> **QUOTED PASSAGE**:
Allison v. Hollembeak
Decision Date | 19 February 1908 |
Citation | 114 N.W. 1059,138 Iowa 479 |
Parties | ALLISON v. HOLLEMBEAK. |
Court | Iowa Supreme Court |
OPINION TEXT STARTS HERE
Appeal from District Court, Adair County; James D. Gamble, Judge.
Action on an indorsement of a promissory note. From judgment on a directed verdict for plaintiff, the defendant appeals. Reversed.Hager & Powell, for appellant.
Sullivan & Sullivan and Frank B. Wilson, for appellee.
On September 4, 1903, one Henry Principal executed and delivered to the defendant a promissory note for $3,500, payable on or before April 1, 1906. The note was payable by its terms to the order of defendant, and was in the usual form of negotiable promissory notes, save that on the back were written at the time of its execution these words: “This note is secured by purchase money mortgage on 160 acres of land in Guthrie County, Iowa, and payee herein agrees to look to mortgage security for payment of this note.” On November 20, 1903, in connection with some exchange of property between defendant and the firm of Osgood, Allison & Son, of which plaintiff was a member, a written contract was entered into, under which the defendant bound himself to assign and indorse over to said firm the note above described “by signing his name on the back thereof, and to execute to [said firm] a written assignment of the mortgage which secures said note.” In accordance with this agreement, defendant indorsed the note in blank and delivered it to the firm of Osgood, Allison & Son, and by that firm it was subsequently transferred to plaintiff. On February 27, 1905, at a sale on foreclosure under the mortgage, the sum of $2,500 was realized from the property, which amount was credited on the note, and this action is to recover the balance with interest.

> **REQUIRED WORK**:
1. List every calendar date given in the case excerpt above, including the one in its header.
2. Answer these questions from the case excerpt above.
(a) From the district court of which county was the appeal taken?
(b) In which county was the land that secured the note located?
(c) What sum was realized from the property at the foreclosure sale?

> **RECORDED INFORMATION**:
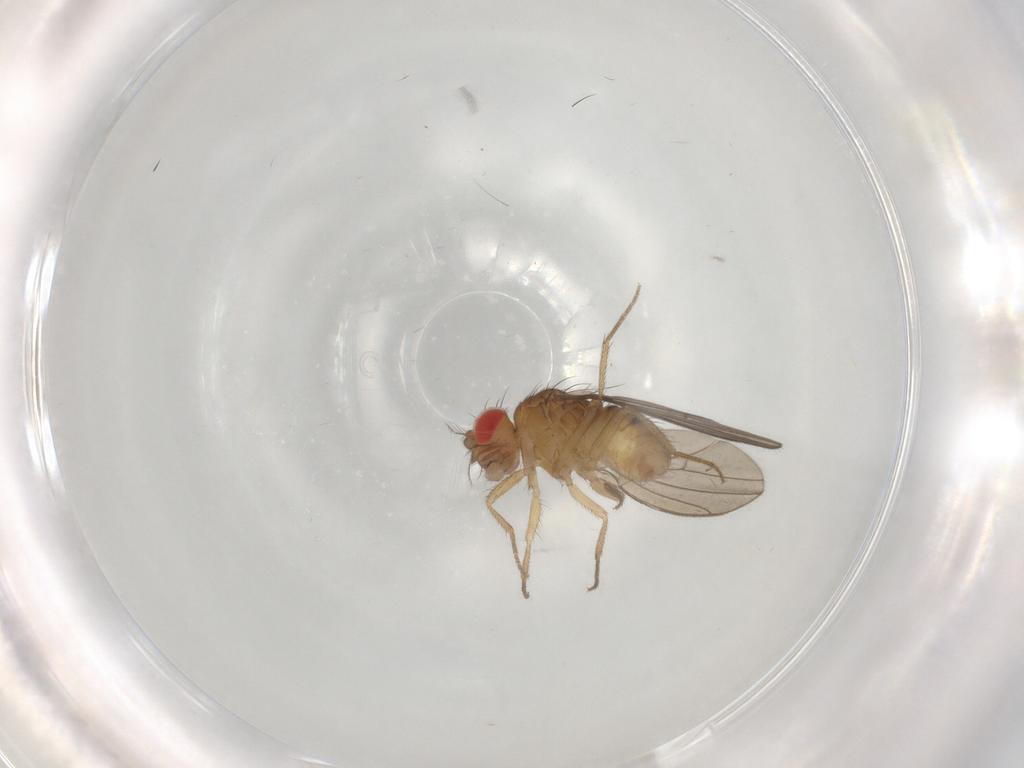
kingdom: Animalia
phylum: Arthropoda
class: Insecta
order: Diptera
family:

> **THE REPLIES**:
1.
19 February 1908
September 4, 1903
April 1, 1906
November 20, 1903
February 27, 1905

2.
(a) Adair County
(b) Guthrie County, Iowa
(c) $2,500